Alter egos and the difference beween pop and indie:
Pop music treats imagination roughly the same way stage musicals do: You can take up the trappings of any aesthetic you like, roving anywhere through style and history, costume, and theme. But the music is always bedrock; it always needs to function as pop. This is how, say, Katy Perry can put across her Candy Land-pinup persona, and Ke$ha can put across her futuristic junkyard-rat persona, while both sing fairly similar songs, co-written with the same guy. It’s also how the songs in musicals can take on the flavor of any setting, genre, or mood, from the Victorian to the hair-metal to the Oklahoman, but always sound, fundamentally, like the kinds of songs one finds in musicals. There’s some underlying formal purpose they have to stick to, and if a musician strays too far from it— if she, say, passes over the trappings of “being inspired by the 20s” and begins to sound too oddly of that decade— listeners feel imposed upon; the artist seems trying, ungenerous.
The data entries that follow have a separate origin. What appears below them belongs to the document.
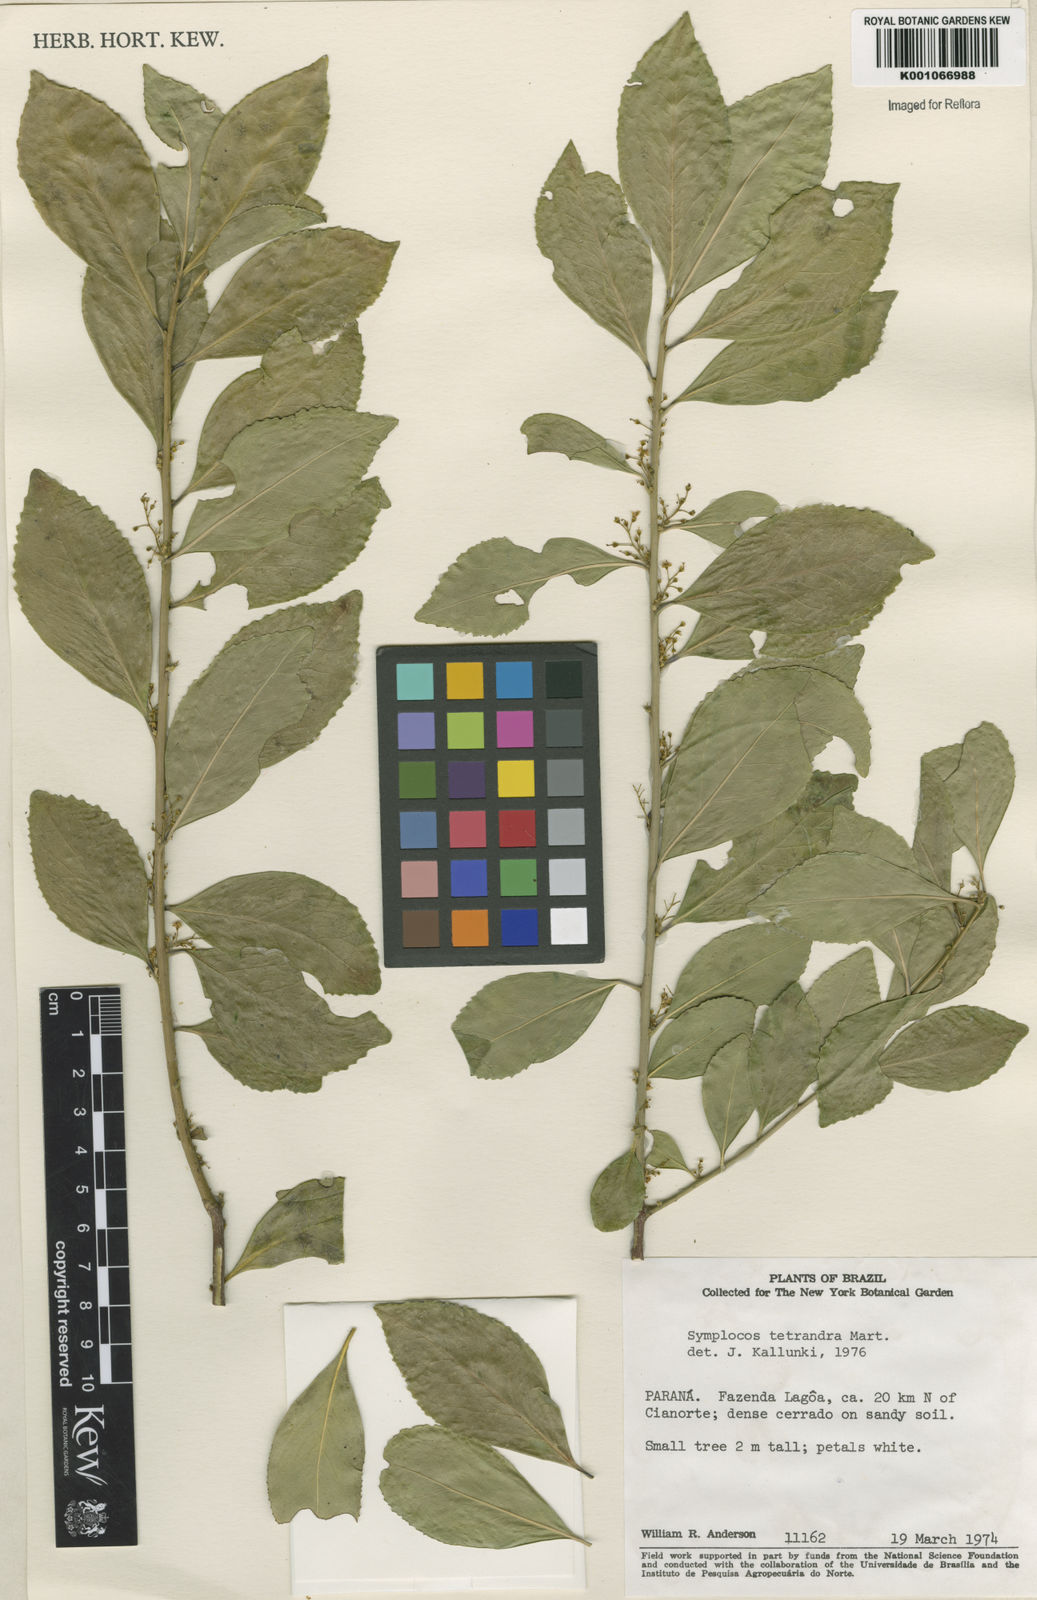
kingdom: Plantae
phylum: Tracheophyta
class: Magnoliopsida
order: Ericales
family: Symplocaceae
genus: Symplocos
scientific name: Symplocos
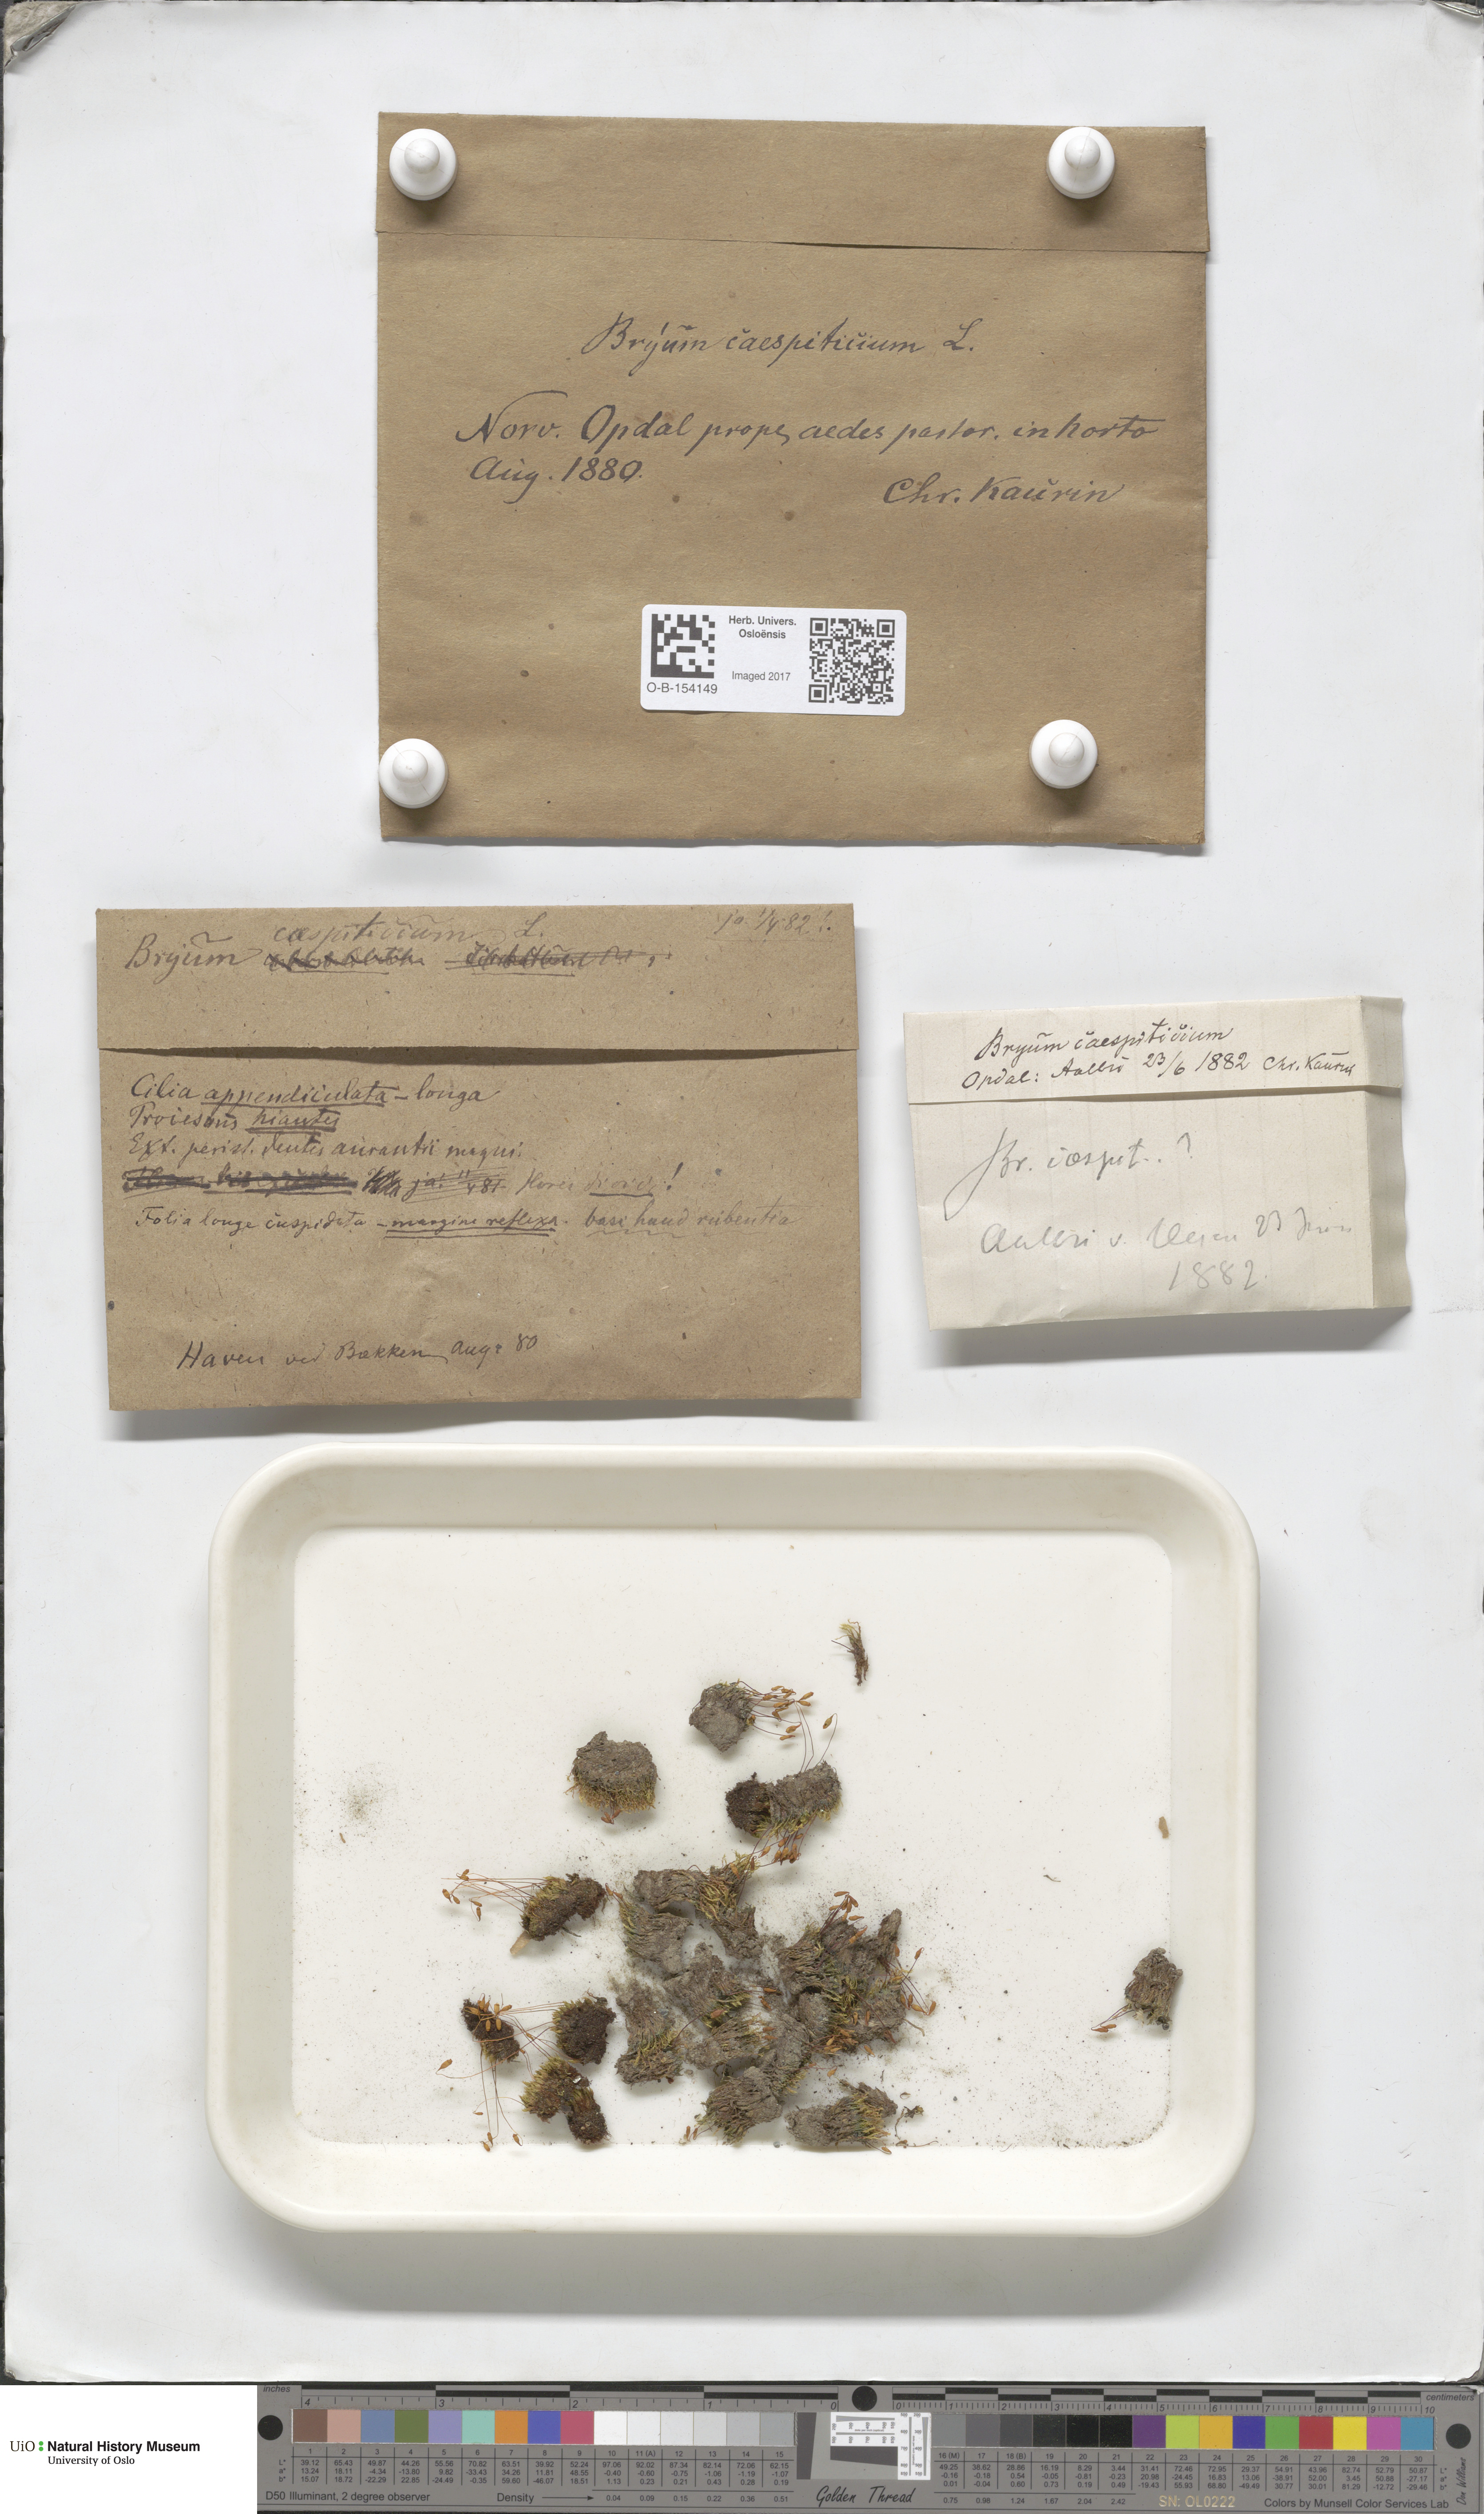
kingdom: Plantae
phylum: Bryophyta
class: Bryopsida
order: Bryales
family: Bryaceae
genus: Gemmabryum
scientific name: Gemmabryum caespiticium
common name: Handbell moss
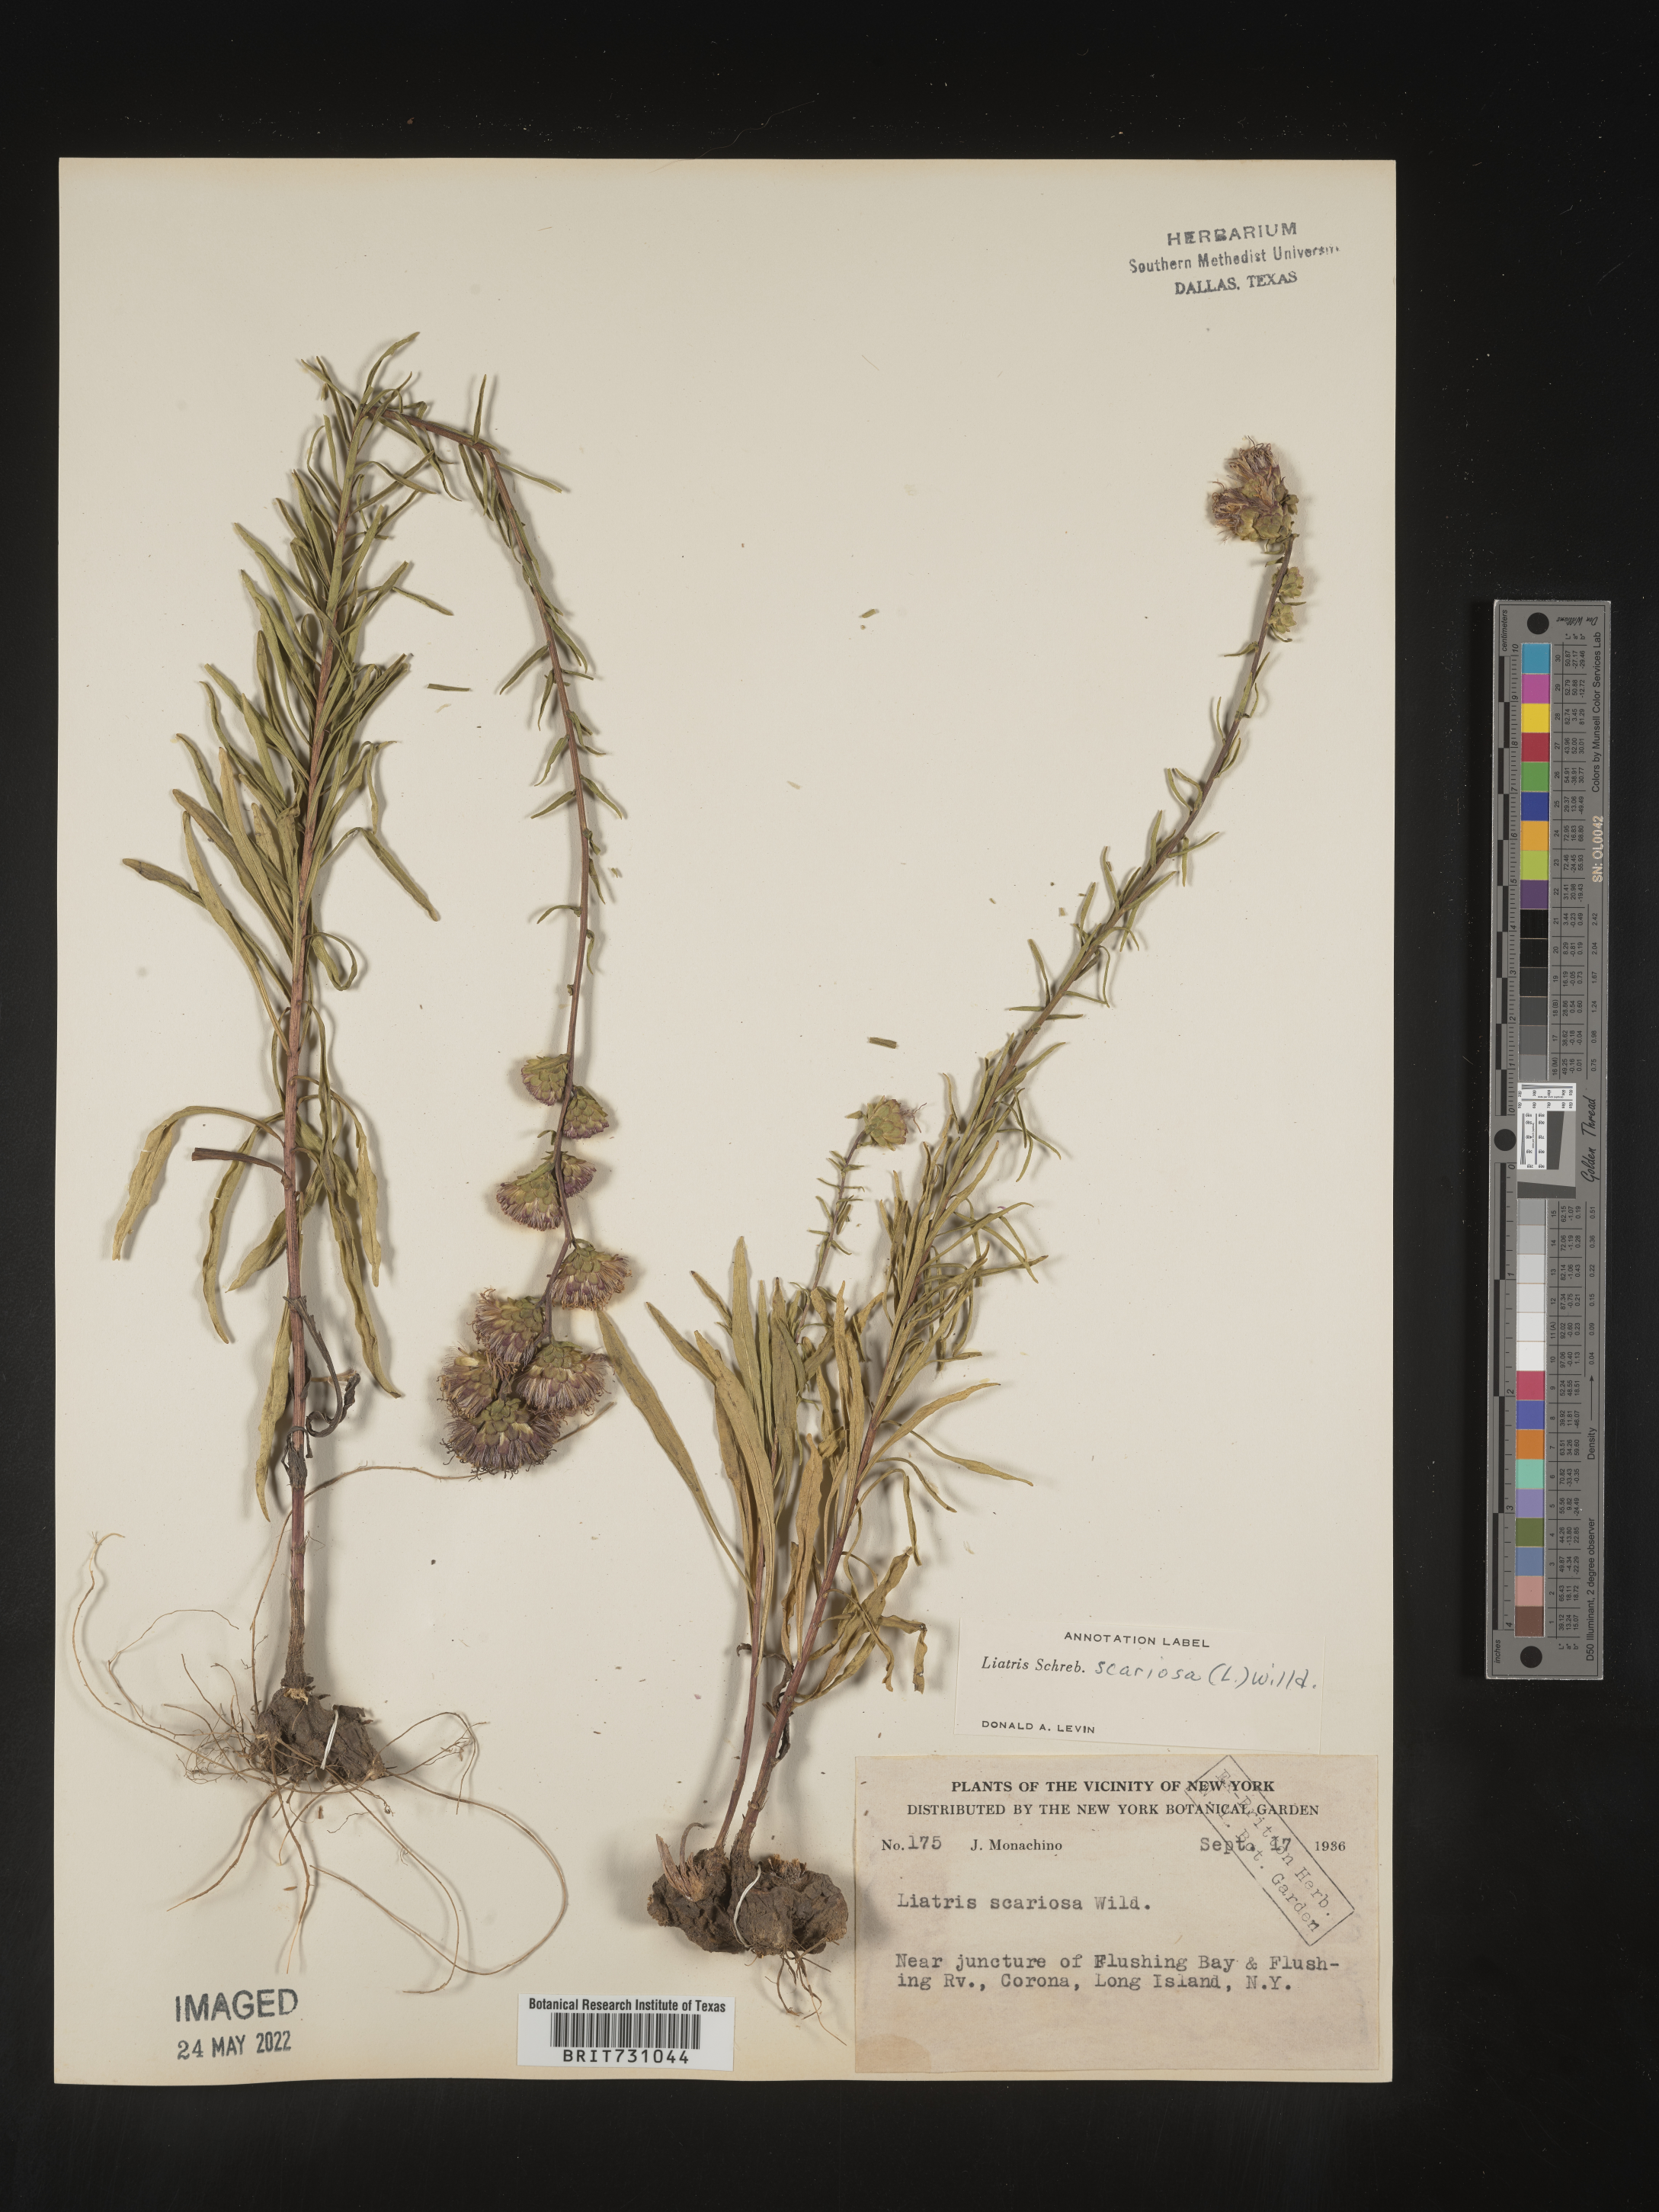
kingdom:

With indie musicians it’s the opposite. The music itself is allowed to follow its aesthetic imagination off in strange directions, but the artists are often expected not to. The artist is always just an auteur, the creator of a fiction: She might make an album totally committed to theatrical concepts, but she’ll show up to interviews in normal clothes, explaining her ideas like a normal person. Persona, imagination, ideas about style— listeners expect them to be packed into the sound. It’s when a musician tries to embody them in person that fans start grumbling about being imposed upon, or asked to believe in something ludicrous. Pop alter-egos, like Beyoncé’s Sasha Fierce, rarely make an appreciably different kind of music from the stars who spawned them; indie alter-egos tend to be goofy notions concocted to let someone play with an entirely different aesthetic.